**Exercise directions**.
Please return the listing exactly as written, but without its pictures.

BEGIN

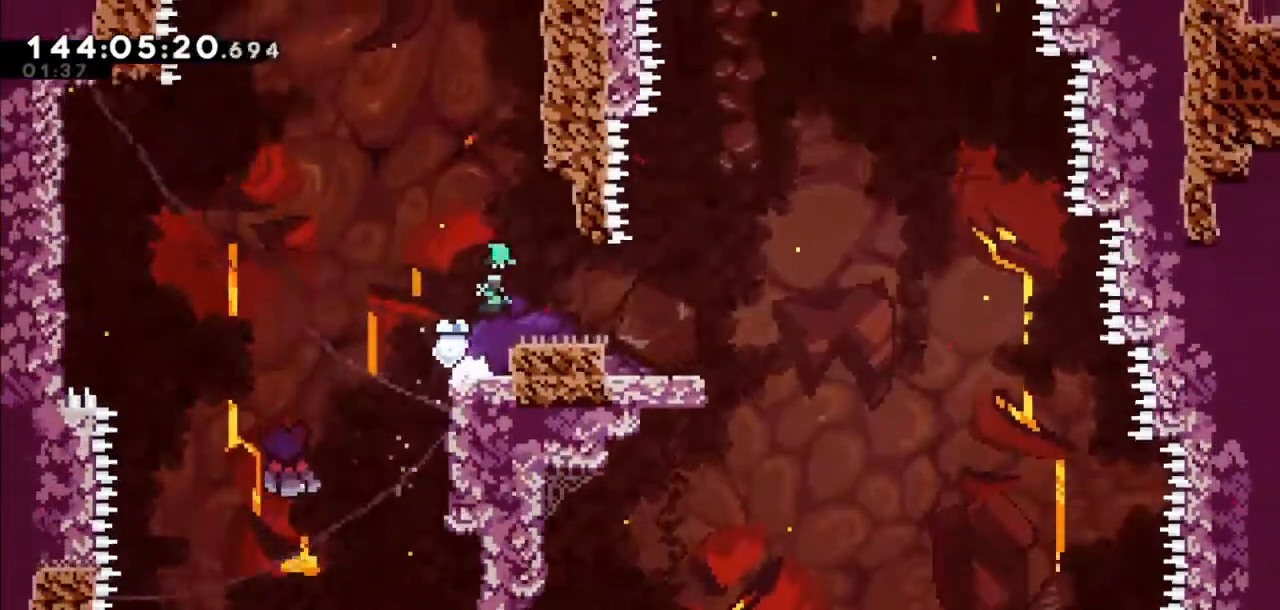
{"keys": ["right"], "events": [[67, "right", "up"], [267, "jump2", "down"], [400, "right", "down"], [467, "jump2", "up"]]}
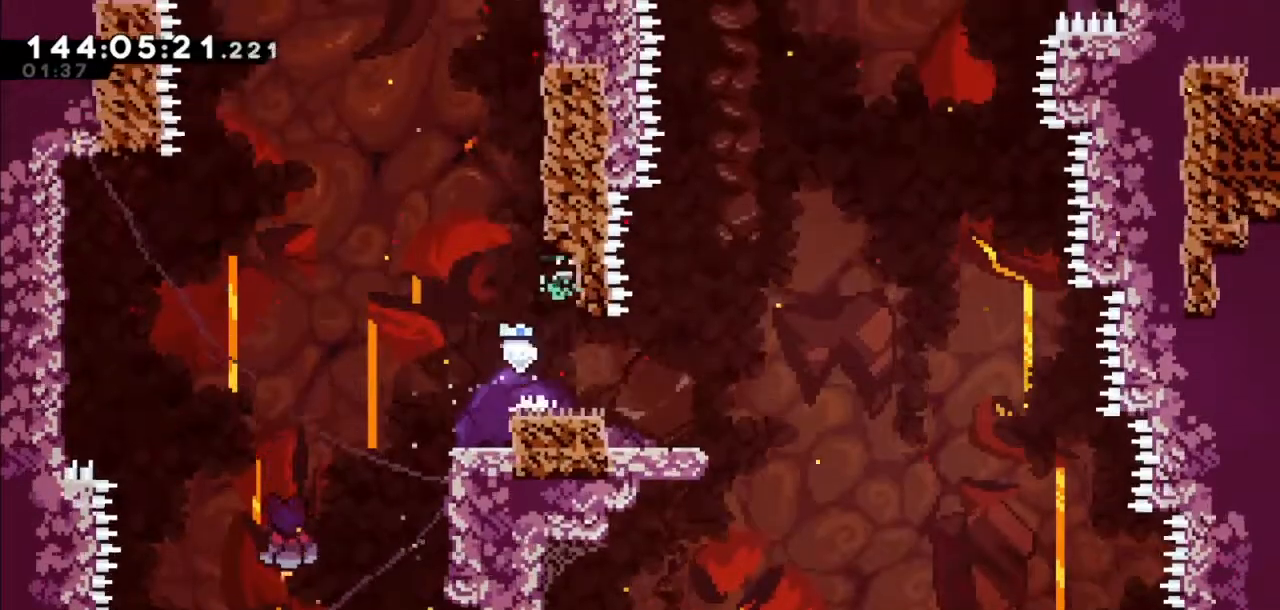
{"keys": ["jump2"], "events": [[34, "right", "up"], [67, "jump2", "down"], [134, "right", "down"], [401, "jump2", "up"], [434, "jump2", "down"], [434, "right", "up"]]}
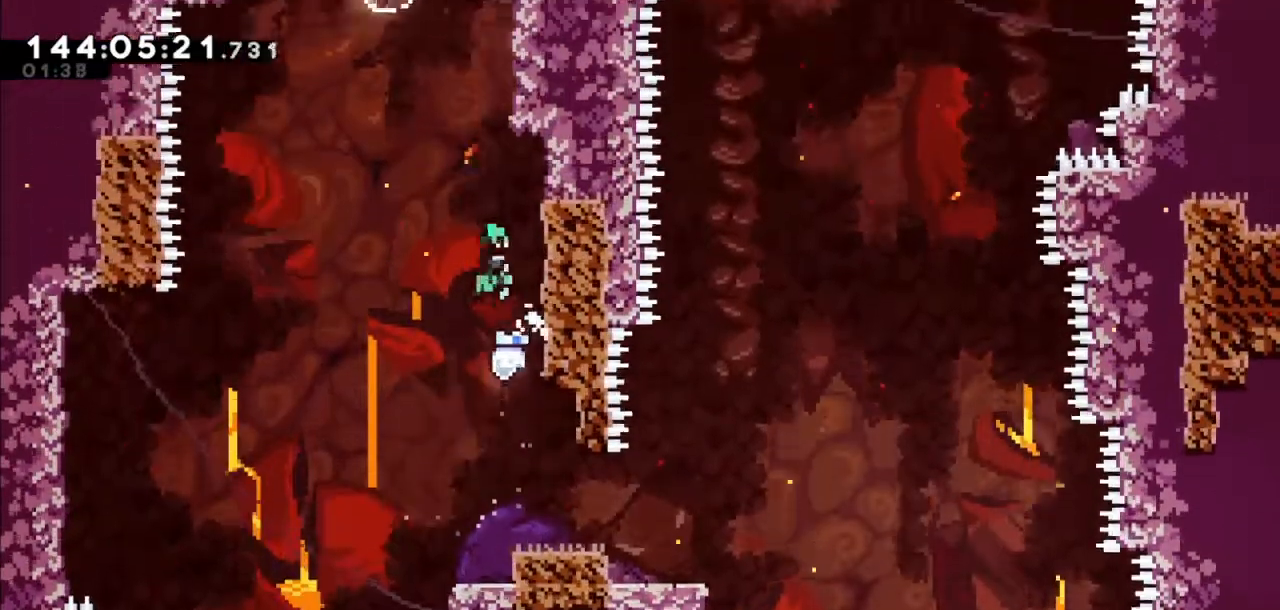
{"keys": ["jump2", "right"], "events": [[33, "right", "down"], [334, "jump2", "up"], [334, "right", "up"], [367, "jump2", "down"], [434, "right", "down"]]}
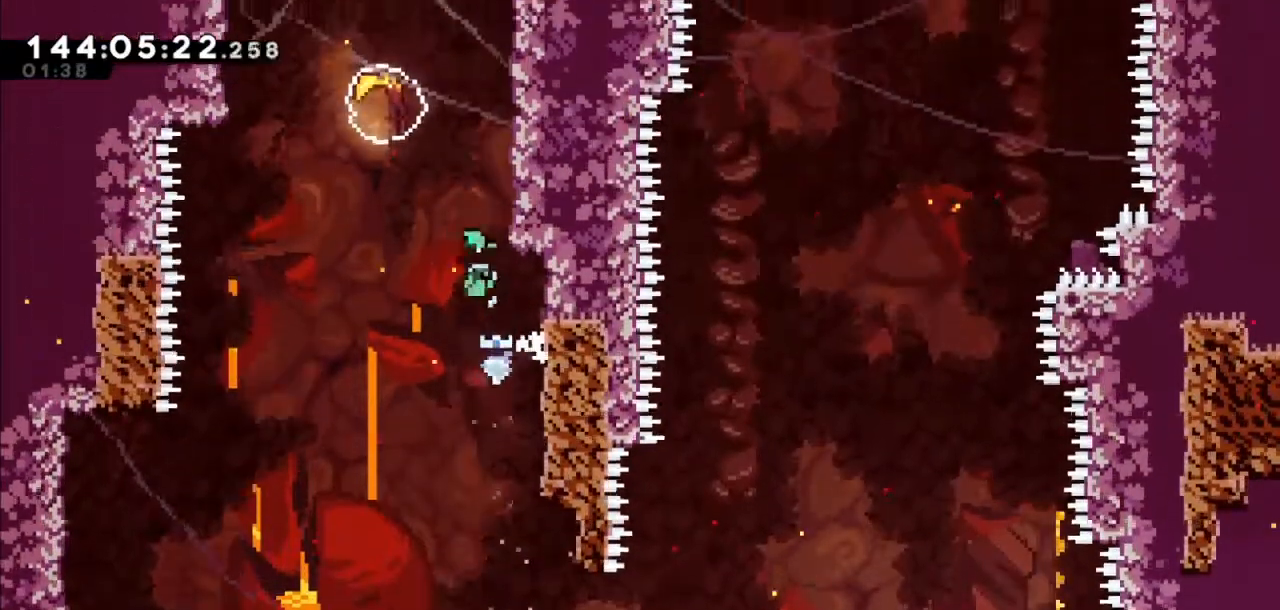
{"keys": ["grab", "right", "up"], "events": [[167, "grab", "down"], [201, "up", "down"], [267, "jump2", "up"]]}
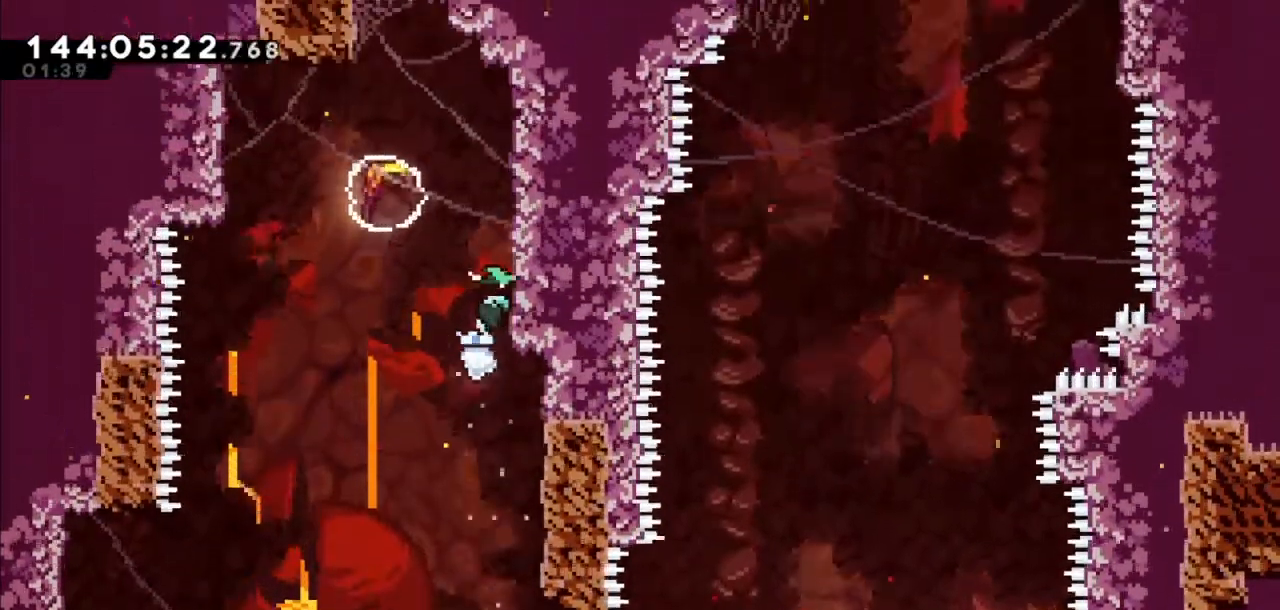
{"keys": ["up"], "events": [[133, "jump2", "down"], [133, "left", "down"], [133, "right", "up"], [133, "up", "up"], [200, "grab", "up"], [267, "up", "down"], [300, "dash", "down"], [300, "jump2", "up"], [300, "left", "up"], [500, "dash", "up"]]}
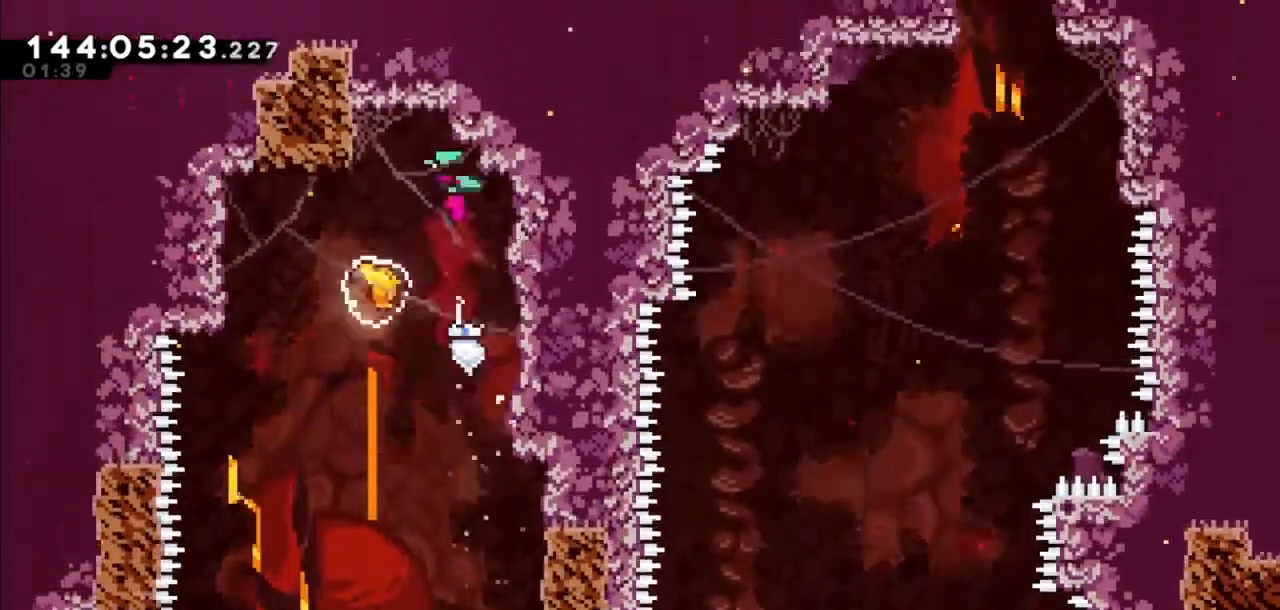
{"keys": ["dash", "down"], "events": [[234, "left", "down"], [267, "up", "up"], [367, "dash", "down"], [367, "down", "down"], [367, "left", "up"]]}
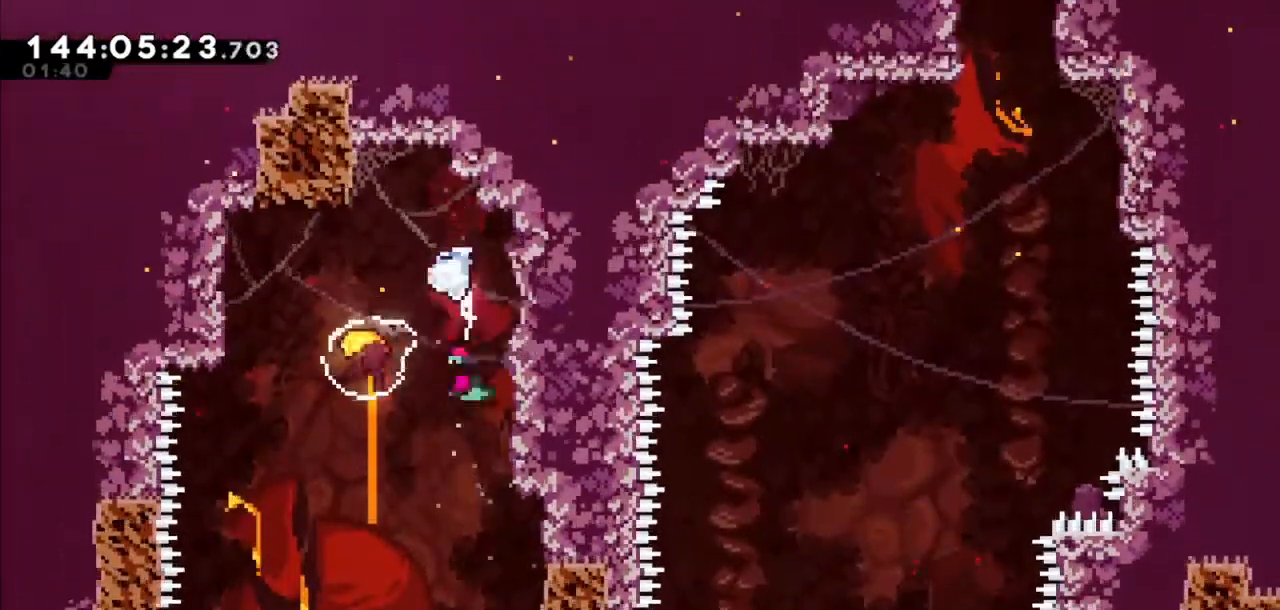
{"keys": ["right", "up"], "events": [[67, "dash", "up"], [200, "down", "up"], [200, "right", "down"], [334, "up", "down"]]}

END

**Result of the task**.
{"keys": ["right"], "events": [[67, "right", "up"], [267, "jump2", "down"], [400, "right", "down"], [467, "jump2", "up"]]}
{"keys": ["jump2"], "events": [[34, "right", "up"], [67, "jump2", "down"], [134, "right", "down"], [401, "jump2", "up"], [434, "jump2", "down"], [434, "right", "up"]]}
{"keys": ["jump2", "right"], "events": [[33, "right", "down"], [334, "jump2", "up"], [334, "right", "up"], [367, "jump2", "down"], [434, "right", "down"]]}
{"keys": ["grab", "right", "up"], "events": [[167, "grab", "down"], [201, "up", "down"], [267, "jump2", "up"]]}
{"keys": ["up"], "events": [[133, "jump2", "down"], [133, "left", "down"], [133, "right", "up"], [133, "up", "up"], [200, "grab", "up"], [267, "up", "down"], [300, "dash", "down"], [300, "jump2", "up"], [300, "left", "up"], [500, "dash", "up"]]}
{"keys": ["dash", "down"], "events": [[234, "left", "down"], [267, "up", "up"], [367, "dash", "down"], [367, "down", "down"], [367, "left", "up"]]}
{"keys": ["right", "up"], "events": [[67, "dash", "up"], [200, "down", "up"], [200, "right", "down"], [334, "up", "down"]]}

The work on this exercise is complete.